‘It was just a couple of weeks before I told him I thought I was having his baby. He’d been telling me for some little time that he knew of some land just out of London that was ripe for building on. He even showed me some sketches of small houses, just perfect for young married couples who wanted an inexpensive house in the countryside but could travel into the city for their work.’
Belle could see what was coming. ‘I suppose he told you his funds were tied up and he needed cash to secure the land?’
‘How did you know that?’ Miranda said in surprise.
‘Instinct,’ Belle said. ‘And you volunteered your savings?’
‘He wanted a hundred, but I didn’t have that much,’ she said. ‘He promised he would give it back just as soon as he’d sold some shares.’
Belle felt a tight ball of anger in her stomach at anyone being so low. ‘I hate to say this to you, Miranda, but I think you must face the fact that getting money out of you was his intention from the moment he discovered where you lived,’ she said. ‘His good clothes, his manner and even where you met him, indicate that he was actively looking for someone to cheat. He’s clearly a man who lives on his wits.’
‘Then you don’t think he was married either?’
She asked that question with such hope in her eyes that Belle almost laughed at her stupidity. The loss of her money, not turning up to meet her when he said he would, wasn’t evidence to her of a scoundrel; she still chose to believe he’d let her down because he was married.
‘He might be, to someone as gullible as you,’ Belle replied. ‘But it’s more likely he’s got a whole string of women around London, all doting on him, keeping him and believing they are his true love.’
Belle had heard Jimmy and Garth talking many times about such men they knew back in Seven Dials who made a living out of cheating women. Mog had always said that until women woke up, got the vote and insisted on a society which wasn’t run just by men, for men, there would always be a hiding place for cads and bounders.

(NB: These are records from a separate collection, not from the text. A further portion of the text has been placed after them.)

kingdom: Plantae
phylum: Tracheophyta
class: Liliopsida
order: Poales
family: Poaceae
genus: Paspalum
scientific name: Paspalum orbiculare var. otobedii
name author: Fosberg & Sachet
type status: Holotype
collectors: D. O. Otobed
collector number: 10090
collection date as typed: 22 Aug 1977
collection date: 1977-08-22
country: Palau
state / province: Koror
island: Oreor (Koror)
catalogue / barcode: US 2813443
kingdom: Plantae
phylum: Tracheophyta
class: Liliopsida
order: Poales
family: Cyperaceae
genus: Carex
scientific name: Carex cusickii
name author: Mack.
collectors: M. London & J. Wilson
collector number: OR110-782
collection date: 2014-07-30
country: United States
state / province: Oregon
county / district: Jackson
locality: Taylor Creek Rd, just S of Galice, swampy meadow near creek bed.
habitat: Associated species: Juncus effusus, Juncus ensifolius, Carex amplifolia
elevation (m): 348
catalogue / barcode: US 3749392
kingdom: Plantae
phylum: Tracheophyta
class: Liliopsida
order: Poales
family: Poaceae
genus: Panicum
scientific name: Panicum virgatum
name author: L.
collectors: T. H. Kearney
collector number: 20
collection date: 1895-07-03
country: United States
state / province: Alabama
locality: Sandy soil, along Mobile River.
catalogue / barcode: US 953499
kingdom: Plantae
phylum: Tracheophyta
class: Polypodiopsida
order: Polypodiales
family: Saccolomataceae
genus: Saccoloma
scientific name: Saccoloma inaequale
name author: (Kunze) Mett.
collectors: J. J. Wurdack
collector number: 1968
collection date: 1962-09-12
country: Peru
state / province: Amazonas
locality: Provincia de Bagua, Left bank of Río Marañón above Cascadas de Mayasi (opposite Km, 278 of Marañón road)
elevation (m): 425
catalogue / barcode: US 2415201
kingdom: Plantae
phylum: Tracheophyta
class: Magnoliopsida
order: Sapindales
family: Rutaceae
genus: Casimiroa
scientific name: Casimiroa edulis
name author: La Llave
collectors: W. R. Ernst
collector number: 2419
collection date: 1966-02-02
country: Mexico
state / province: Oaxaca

‘How did you find out about the woman who “helped” you?’ Belle asked. She couldn’t imagine how any woman with a family background like Miranda’s had made contact with such a person.
‘From a woman in the house in Greenwich,’ Miranda said. ‘I started to cry when the man who ran that place was sharp with me and said he didn’t know Frank. She came after me and asked if she could help. I was so upset, and she was so kind, I told her about the baby, and she gave me the address in Bermondsey.’
Belle nodded. She guessed the woman in question was a whore, and one with a heart too. Sometimes she thought that the only women with big hearts were fallen women.
‘It was an awful place she sent me to,’ Miranda confided. ‘I’ve never seen anything like it. There were ragged, dirty children everywhere, broken doors and windows, it was so dirty and smelly I wanted to turn and run away. But I couldn’t, I had to go through with it.’
Belle could imagine what the place was like, a rotting, overcrowded tenement like the ones around Seven Dials. ‘You were very brave. But if you could go through that, you can go through anything. Now, how are you feeling?’
‘I think I’m losing some blood now.’ She blushed scarlet at having to reveal something so personal.
‘Lie back and let me look,’ Belle said. ‘Don’t be embarrassed. You haven’t got anything I haven’t, and just think of me as a nurse.’
Miranda was bleeding a little, but it was mostly the soapy water the woman had used running out of her. Belle had been told by one of the girls in New Orleans who had gone through it herself that the practice was to open the sealed end of the cervix, then pump soapy water in, which acted as an irritant and made the woman miscarry. It didn’t bear dwelling on what they made the opening to the cervix with.